生徒も下校した秋の昼下がり、携帯が鳴った。
知らない番号からだった。
『突然の電話で済みません。神川と申します』
素敵な声だなと思った。
柔らかで深みの有るアルトだ。
『そちらの学校に通う高校生の事で、ご相談があるんですが』
当時の私は、校外の機関と連携しながら、夜の学習会の運営や、不登校生徒の指導に関わっていた。
用件を尋ねたが、あまり他人に聞かれたくない内容らしい。
仕方なく、学校近くの教育集会所で会うことにした。
今日こそは早く帰宅できると期待していた私は、重い足取りで向かった。
そろそろ勤務時間も終わろうかという頃、メグミさんはやってきた。
ショートヘアーの、笑顔の爽やかな人だった。
私は急に元気になった。
(幾つになっても、男は煩悩から抜けきれない・・・)
彼女の話は少し込み入っていた。
メグミさんはK中学校の教育相談員として不登校生徒の指導をしている。
一人の中学生が、私の高校に通う姉のことを心配してメグミさんに相談をしてきたらしい。

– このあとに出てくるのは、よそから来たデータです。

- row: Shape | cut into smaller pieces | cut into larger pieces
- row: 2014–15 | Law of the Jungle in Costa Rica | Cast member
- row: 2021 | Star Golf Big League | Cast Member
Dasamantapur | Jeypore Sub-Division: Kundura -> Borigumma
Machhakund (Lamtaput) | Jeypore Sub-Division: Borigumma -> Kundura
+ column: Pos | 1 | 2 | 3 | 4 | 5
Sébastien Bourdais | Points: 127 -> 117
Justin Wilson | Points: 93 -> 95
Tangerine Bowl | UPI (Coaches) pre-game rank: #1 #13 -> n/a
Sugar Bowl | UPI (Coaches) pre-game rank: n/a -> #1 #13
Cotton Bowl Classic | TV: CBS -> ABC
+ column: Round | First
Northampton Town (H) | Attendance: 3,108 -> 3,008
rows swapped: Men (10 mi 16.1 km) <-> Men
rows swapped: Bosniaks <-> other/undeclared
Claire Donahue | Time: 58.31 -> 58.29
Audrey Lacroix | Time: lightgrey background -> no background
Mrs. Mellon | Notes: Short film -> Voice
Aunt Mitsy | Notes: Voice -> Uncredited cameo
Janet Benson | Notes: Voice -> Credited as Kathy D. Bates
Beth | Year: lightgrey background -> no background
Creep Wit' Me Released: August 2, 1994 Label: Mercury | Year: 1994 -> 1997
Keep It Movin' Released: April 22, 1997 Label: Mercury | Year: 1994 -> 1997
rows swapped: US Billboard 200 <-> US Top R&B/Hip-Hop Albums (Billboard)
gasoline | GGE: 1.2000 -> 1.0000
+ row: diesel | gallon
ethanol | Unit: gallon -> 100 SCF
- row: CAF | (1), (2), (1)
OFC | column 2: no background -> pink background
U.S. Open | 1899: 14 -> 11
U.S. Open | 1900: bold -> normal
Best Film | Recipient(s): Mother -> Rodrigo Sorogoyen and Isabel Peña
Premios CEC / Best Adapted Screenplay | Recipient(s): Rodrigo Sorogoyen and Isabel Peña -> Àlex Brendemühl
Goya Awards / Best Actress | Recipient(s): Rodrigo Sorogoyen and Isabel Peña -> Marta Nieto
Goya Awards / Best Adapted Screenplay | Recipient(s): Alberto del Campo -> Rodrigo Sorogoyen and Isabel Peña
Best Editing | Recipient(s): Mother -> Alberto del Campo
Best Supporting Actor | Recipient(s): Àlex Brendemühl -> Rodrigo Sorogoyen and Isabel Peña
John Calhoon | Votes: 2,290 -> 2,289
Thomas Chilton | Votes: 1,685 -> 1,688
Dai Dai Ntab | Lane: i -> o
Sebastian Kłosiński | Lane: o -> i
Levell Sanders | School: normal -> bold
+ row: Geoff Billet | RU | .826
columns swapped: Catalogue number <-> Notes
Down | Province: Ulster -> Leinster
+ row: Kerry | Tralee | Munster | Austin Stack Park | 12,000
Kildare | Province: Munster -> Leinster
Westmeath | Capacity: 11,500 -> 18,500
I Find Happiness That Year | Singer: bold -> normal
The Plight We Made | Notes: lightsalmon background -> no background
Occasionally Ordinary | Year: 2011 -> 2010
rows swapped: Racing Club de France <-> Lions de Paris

姉は携帯電話を通じて怪しげな人物とつきあい始め、親にも内緒のその交際を妹に打ち明けたそうだ。
話を聞いた妹は心配になって、一番信頼するメグミさんに相談してきた。
しかしメグミさんは姉と繋がりは無く、また高校に連絡すれば姉にとって不利な状況にもなりかねない。
どうしようかと悩んで同僚に相談したところ、私を紹介されたという。
『草野さんは、口が堅いし頼りになる方だと紹介されました』
「いやー。それほどでも」
頭をかきながら、私は鼻の下を伸ばした。
しかし、それほど私のことを知っている人物がK中学校にいたろうか?
それに私の口が堅いのは素面の時だけだ。
その人物は、きっと私のことを余り知らない。
聞けば私を推薦した人物は、先日私が研修会で初めて会ったばかりの二人組だった。
朝から夕刻までのレポート研修に、私は弁当を持参して参加した。
ほとんどの参加者は昼休憩に外食に出た中、K中学校から来た二人の女性教員と私の三人だけが会議室で弁当を広げた。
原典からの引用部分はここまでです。